Setenta e dois por cento acreditam que o aborto deveria ser permitido quando um casal não pode sustentar mais filhos, e 68% quando a mulher não é casada e não deseja casar.
Ailish McEntee, a parteira responsável pela proteção de adultos e crianças na MSI Reproductive Choices, um dos maiores fornecedores de aborto do Reino Unido, saúda as zonas tampão. Ela diz que teve que acalmar algumas mulheres que foram abordadas ou abordadas por manifestantes a caminho de uma consulta.
“Mulheres têm pessoas gritando ‘assassino’ ou gritando ‘mamãe’ e dizendo que vão orar por elas e isso é uma experiência realmente angustiante”, ela me conta.
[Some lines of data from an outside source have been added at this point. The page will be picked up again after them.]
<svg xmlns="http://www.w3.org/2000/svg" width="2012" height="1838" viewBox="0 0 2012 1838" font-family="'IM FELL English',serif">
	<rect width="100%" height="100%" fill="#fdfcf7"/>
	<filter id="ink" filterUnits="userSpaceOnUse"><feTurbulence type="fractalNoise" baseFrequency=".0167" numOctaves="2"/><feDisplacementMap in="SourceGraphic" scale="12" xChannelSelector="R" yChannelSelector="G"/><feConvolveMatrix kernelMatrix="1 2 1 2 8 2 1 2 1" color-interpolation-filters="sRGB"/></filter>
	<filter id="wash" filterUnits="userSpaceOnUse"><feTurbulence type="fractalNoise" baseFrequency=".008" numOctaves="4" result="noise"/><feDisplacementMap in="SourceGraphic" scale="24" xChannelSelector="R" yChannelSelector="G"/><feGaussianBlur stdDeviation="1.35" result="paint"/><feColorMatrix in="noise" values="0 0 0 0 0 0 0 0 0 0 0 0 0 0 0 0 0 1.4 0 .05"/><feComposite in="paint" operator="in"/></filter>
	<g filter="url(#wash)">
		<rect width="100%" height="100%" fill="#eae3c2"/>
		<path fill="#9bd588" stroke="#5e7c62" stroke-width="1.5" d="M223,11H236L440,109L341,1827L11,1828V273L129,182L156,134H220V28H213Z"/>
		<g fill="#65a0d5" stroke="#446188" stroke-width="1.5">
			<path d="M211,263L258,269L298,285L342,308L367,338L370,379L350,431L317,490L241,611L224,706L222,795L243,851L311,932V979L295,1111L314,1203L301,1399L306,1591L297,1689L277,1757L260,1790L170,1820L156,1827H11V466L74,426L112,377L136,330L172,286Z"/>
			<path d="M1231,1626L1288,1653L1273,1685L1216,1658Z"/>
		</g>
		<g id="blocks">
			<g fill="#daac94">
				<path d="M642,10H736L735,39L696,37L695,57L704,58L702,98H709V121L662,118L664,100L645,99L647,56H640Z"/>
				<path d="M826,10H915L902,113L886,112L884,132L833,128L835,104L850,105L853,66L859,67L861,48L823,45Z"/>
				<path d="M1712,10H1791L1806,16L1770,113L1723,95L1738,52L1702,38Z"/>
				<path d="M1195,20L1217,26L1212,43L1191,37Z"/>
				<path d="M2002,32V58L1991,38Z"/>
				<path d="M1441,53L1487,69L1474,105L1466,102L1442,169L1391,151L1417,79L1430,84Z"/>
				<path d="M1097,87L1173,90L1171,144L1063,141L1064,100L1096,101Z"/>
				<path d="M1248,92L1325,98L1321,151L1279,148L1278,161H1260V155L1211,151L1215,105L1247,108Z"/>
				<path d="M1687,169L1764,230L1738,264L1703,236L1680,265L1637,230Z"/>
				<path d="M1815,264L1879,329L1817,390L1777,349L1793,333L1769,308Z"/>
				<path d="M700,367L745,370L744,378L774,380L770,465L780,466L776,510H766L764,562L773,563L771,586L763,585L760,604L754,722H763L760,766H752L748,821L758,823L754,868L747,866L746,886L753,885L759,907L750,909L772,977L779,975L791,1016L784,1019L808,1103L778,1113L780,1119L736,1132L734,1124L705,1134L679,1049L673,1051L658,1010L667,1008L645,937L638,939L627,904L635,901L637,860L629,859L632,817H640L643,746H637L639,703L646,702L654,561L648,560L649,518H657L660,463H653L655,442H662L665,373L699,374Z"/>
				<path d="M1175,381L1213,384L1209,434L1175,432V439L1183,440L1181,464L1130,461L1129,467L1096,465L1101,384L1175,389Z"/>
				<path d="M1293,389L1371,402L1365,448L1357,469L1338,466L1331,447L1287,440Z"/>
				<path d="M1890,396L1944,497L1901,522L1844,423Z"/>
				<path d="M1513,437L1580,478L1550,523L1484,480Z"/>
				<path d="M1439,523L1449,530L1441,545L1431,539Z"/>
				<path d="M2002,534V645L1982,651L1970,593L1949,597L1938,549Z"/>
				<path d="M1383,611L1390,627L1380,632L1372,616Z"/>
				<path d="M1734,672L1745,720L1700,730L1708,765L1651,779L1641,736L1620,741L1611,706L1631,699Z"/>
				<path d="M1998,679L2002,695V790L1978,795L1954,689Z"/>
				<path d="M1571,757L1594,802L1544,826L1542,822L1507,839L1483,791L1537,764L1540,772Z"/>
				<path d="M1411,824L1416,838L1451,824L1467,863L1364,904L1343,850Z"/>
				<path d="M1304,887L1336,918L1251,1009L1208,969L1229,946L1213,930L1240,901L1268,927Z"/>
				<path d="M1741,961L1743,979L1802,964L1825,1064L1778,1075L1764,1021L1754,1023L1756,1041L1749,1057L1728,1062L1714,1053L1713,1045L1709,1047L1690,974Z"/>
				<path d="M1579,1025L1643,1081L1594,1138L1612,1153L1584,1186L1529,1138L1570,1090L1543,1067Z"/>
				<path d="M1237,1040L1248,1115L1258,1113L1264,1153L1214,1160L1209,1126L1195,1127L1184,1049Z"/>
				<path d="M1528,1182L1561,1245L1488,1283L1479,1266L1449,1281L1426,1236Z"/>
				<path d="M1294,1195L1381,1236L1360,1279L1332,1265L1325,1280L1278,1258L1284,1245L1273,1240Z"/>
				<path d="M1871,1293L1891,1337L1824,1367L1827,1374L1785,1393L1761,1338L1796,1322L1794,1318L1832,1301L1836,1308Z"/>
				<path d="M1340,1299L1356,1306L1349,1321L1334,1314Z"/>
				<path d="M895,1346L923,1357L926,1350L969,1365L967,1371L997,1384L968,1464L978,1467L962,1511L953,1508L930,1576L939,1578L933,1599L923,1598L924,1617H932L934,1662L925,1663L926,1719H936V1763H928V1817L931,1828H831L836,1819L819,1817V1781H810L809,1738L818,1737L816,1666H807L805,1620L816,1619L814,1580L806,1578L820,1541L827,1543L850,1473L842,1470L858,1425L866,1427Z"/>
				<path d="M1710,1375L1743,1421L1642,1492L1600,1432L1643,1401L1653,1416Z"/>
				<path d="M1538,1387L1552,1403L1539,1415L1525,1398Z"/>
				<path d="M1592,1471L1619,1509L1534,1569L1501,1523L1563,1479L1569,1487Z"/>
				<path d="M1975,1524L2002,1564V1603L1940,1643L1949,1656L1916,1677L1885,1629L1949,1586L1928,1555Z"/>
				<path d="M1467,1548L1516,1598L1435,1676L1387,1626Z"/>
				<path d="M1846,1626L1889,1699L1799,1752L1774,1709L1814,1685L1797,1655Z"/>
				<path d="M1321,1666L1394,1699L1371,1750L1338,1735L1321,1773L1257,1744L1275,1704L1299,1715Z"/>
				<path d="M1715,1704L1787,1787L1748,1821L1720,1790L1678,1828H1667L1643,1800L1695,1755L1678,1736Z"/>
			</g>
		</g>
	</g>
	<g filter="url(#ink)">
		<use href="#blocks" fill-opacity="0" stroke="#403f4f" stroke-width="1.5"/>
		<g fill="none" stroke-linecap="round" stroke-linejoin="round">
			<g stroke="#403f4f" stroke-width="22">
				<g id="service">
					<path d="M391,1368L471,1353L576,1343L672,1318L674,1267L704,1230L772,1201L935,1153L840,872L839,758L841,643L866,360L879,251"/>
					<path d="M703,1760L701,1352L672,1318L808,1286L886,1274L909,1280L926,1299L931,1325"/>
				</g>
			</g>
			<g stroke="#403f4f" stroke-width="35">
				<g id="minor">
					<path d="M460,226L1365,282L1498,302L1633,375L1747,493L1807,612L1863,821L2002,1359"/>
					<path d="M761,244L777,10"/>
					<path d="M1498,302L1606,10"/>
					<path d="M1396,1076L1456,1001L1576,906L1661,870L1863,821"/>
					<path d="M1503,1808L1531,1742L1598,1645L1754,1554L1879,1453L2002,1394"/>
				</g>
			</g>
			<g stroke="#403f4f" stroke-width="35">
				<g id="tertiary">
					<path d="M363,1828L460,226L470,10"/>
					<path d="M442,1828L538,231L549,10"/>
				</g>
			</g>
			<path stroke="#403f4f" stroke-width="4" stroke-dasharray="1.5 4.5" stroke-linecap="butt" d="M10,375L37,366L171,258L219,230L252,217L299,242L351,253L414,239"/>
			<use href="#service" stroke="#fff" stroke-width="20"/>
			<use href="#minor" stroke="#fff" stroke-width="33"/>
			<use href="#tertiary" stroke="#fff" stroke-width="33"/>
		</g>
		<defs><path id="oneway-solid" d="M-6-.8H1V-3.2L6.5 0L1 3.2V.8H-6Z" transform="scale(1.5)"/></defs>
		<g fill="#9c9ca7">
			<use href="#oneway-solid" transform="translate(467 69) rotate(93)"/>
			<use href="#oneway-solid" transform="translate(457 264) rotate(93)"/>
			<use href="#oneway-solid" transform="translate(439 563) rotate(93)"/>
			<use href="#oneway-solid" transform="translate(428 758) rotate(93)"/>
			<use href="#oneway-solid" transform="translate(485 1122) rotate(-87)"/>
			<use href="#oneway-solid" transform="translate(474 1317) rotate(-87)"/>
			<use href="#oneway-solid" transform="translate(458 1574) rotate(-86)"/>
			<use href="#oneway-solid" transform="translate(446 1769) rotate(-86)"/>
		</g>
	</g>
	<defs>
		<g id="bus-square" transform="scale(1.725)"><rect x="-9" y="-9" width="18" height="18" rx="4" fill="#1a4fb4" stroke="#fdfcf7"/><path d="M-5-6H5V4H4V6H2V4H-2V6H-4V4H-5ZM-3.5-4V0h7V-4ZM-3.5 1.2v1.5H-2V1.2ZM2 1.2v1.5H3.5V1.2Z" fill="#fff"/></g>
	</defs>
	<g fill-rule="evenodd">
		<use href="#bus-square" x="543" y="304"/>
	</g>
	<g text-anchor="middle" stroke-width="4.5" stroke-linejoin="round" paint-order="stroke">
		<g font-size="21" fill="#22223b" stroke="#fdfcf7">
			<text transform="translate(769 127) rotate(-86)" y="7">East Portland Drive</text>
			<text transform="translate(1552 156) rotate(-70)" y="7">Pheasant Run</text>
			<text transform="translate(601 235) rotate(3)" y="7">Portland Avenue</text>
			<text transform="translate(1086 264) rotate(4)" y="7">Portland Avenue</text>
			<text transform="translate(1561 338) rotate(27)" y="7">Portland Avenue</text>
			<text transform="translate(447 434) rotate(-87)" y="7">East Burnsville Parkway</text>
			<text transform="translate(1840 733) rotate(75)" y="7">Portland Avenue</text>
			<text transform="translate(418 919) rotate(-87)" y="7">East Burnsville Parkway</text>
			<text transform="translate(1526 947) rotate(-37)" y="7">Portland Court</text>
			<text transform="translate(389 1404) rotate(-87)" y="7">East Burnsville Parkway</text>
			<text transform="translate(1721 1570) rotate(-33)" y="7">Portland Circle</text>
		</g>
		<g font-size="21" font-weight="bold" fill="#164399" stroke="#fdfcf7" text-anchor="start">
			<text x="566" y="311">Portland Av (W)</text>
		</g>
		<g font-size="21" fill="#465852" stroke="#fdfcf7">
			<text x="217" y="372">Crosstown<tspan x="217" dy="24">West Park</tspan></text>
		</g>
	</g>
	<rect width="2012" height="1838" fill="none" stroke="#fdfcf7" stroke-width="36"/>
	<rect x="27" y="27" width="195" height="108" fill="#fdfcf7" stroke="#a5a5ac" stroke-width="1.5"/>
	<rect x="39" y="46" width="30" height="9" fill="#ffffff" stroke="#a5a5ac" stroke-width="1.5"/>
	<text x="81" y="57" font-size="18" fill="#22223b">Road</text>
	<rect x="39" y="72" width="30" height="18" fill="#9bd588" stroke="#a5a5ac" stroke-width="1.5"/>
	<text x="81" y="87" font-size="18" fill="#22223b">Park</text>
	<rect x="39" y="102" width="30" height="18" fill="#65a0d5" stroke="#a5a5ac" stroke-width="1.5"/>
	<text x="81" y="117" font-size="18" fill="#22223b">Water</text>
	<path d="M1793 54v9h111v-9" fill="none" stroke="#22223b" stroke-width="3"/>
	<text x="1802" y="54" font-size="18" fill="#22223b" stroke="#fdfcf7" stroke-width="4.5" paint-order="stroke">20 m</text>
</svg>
Eu a desafio sobre o direito das pessoas à liberdade de expressão, ao protesto e à possibilidade de expressar as suas crenças religiosas neste país. Ela reconhece que esses direitos são importantes, mas diz que a localização dessa expressão também é importante.
Ela diz-me que as mulheres não deveriam ter de lidar com protestos, dissidências, vergonha ou discussões no caminho para receber cuidados de saúde, especialmente quando algumas das mulheres enfrentaram abusos por parte de homens – já que essa é a sua área específica de especialização e cuidados.
O relato de Ailish entra em conflito com o de Richard. Ela diz que viu manifestantes pararem mulheres e tentarem fortemente impedi-las de entrar.
Os dois homens que entrevistei disseram que não sabiam o que fariam a partir de hoje, quando a lei mudasse; se continuariam a aparecer, mas mais longe, ou nem apareceriam.
O tempo dirá. Mas, ao sair, vi um homem do público enfrentar um dos manifestantes, dizendo-lhes com raiva que não deveriam estar ali. A partir de hoje – talvez não sejam.
Se você foi afetado por alguma das questões levantadas nesta história, informações e suporte estão disponíveis via Linha de ação da BBC.